**REQUIREMENT**:
Please rewrite these records with "Person at" changed to "Subject at" everywhere it occurs, keeping every other character the same.
━━━ RECORDS FOR THE TASK
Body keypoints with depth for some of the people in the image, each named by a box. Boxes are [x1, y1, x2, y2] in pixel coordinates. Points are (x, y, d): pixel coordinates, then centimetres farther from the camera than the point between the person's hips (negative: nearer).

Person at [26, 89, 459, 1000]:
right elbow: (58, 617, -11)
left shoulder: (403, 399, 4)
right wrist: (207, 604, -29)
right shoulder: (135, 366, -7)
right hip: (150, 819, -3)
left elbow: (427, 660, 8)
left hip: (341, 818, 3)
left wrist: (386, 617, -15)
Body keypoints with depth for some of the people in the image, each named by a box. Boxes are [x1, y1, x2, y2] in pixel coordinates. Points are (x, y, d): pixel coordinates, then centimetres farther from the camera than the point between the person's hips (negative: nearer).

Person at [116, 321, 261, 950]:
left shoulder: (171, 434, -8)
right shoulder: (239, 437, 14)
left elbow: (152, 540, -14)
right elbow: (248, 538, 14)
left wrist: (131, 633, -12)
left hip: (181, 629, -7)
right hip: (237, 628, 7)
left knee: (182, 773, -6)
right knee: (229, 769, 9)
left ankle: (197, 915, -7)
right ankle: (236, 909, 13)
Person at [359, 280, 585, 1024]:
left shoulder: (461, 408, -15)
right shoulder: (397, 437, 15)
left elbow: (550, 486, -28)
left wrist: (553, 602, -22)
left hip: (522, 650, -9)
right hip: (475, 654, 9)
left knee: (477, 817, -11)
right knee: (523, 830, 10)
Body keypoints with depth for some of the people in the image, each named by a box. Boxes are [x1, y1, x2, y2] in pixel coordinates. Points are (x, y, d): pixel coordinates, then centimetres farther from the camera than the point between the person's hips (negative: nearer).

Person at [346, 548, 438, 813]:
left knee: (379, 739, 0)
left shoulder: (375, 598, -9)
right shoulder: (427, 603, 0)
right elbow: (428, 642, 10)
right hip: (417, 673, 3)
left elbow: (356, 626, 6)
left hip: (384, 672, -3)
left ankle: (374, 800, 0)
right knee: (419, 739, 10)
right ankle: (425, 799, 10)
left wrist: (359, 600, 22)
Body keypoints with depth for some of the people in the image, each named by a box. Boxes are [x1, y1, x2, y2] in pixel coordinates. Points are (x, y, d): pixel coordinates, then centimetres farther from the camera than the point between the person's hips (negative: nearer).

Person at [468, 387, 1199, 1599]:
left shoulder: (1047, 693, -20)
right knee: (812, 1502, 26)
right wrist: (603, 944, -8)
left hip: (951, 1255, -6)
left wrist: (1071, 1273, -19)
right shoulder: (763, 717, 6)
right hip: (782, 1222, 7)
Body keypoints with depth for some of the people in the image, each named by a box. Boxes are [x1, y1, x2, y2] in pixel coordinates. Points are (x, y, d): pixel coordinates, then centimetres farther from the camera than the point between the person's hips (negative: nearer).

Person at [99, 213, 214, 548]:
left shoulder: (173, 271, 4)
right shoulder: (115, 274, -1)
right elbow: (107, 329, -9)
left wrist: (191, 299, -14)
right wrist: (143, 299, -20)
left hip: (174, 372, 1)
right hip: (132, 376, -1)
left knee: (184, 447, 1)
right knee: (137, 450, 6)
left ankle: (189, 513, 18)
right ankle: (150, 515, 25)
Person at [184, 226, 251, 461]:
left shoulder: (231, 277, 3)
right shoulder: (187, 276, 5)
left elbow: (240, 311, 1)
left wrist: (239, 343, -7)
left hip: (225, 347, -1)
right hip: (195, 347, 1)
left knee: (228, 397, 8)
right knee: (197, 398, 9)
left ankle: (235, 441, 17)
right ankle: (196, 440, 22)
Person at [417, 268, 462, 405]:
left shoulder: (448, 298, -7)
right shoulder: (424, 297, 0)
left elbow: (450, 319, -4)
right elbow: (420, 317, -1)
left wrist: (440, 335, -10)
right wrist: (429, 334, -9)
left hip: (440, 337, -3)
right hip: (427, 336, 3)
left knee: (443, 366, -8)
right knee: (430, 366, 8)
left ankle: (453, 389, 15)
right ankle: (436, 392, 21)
━━━━━━
**WORKED SOLUTION**:
Body keypoints with depth for some of the people in the image, each named by a box. Boxes are [x1, y1, x2, y2] in pixel coordinates. Points are (x, y, d): pixel coordinates, then centimetres farther from the camera than the point between the person's hips (negative: nearer).

Subject at [26, 89, 459, 1000]:
right elbow: (58, 617, -11)
left shoulder: (403, 399, 4)
right wrist: (207, 604, -29)
right shoulder: (135, 366, -7)
right hip: (150, 819, -3)
left elbow: (427, 660, 8)
left hip: (341, 818, 3)
left wrist: (386, 617, -15)
Body keypoints with depth for some of the people in the image, each named by a box. Boxes are [x1, y1, x2, y2] in pixel coordinates. Points are (x, y, d): pixel coordinates, then centimetres farther from the camera than the point between the person's hips (negative: nearer).

Subject at [116, 321, 261, 950]:
left shoulder: (171, 434, -8)
right shoulder: (239, 437, 14)
left elbow: (152, 540, -14)
right elbow: (248, 538, 14)
left wrist: (131, 633, -12)
left hip: (181, 629, -7)
right hip: (237, 628, 7)
left knee: (182, 773, -6)
right knee: (229, 769, 9)
left ankle: (197, 915, -7)
right ankle: (236, 909, 13)
Subject at [359, 280, 585, 1024]:
left shoulder: (461, 408, -15)
right shoulder: (397, 437, 15)
left elbow: (550, 486, -28)
left wrist: (553, 602, -22)
left hip: (522, 650, -9)
right hip: (475, 654, 9)
left knee: (477, 817, -11)
right knee: (523, 830, 10)
Body keypoints with depth for some of the people in the image, each named by a box. Boxes are [x1, y1, x2, y2] in pixel coordinates. Points are (x, y, d): pixel coordinates, then centimetres farther from the camera than the point between the person's hips (negative: nearer).

Subject at [346, 548, 438, 813]:
left knee: (379, 739, 0)
left shoulder: (375, 598, -9)
right shoulder: (427, 603, 0)
right elbow: (428, 642, 10)
right hip: (417, 673, 3)
left elbow: (356, 626, 6)
left hip: (384, 672, -3)
left ankle: (374, 800, 0)
right knee: (419, 739, 10)
right ankle: (425, 799, 10)
left wrist: (359, 600, 22)
Body keypoints with depth for some of the people in the image, each named by a box. Boxes are [x1, y1, x2, y2] in pixel coordinates. Points are (x, y, d): pixel coordinates, then centimetres farther from the camera than the point between the person's hips (negative: nearer).

Subject at [468, 387, 1199, 1599]:
left shoulder: (1047, 693, -20)
right knee: (812, 1502, 26)
right wrist: (603, 944, -8)
left hip: (951, 1255, -6)
left wrist: (1071, 1273, -19)
right shoulder: (763, 717, 6)
right hip: (782, 1222, 7)
Body keypoints with depth for some of the people in the image, each named by a box. Boxes are [x1, y1, x2, y2] in pixel coordinates. Points are (x, y, d): pixel coordinates, then centimetres farther from the camera than the point between the person's hips (negative: nearer).

Subject at [99, 213, 214, 548]:
left shoulder: (173, 271, 4)
right shoulder: (115, 274, -1)
right elbow: (107, 329, -9)
left wrist: (191, 299, -14)
right wrist: (143, 299, -20)
left hip: (174, 372, 1)
right hip: (132, 376, -1)
left knee: (184, 447, 1)
right knee: (137, 450, 6)
left ankle: (189, 513, 18)
right ankle: (150, 515, 25)
Subject at [184, 226, 251, 461]:
left shoulder: (231, 277, 3)
right shoulder: (187, 276, 5)
left elbow: (240, 311, 1)
left wrist: (239, 343, -7)
left hip: (225, 347, -1)
right hip: (195, 347, 1)
left knee: (228, 397, 8)
right knee: (197, 398, 9)
left ankle: (235, 441, 17)
right ankle: (196, 440, 22)
Subject at [417, 268, 462, 405]:
left shoulder: (448, 298, -7)
right shoulder: (424, 297, 0)
left elbow: (450, 319, -4)
right elbow: (420, 317, -1)
left wrist: (440, 335, -10)
right wrist: (429, 334, -9)
left hip: (440, 337, -3)
right hip: (427, 336, 3)
left knee: (443, 366, -8)
right knee: (430, 366, 8)
left ankle: (453, 389, 15)
right ankle: (436, 392, 21)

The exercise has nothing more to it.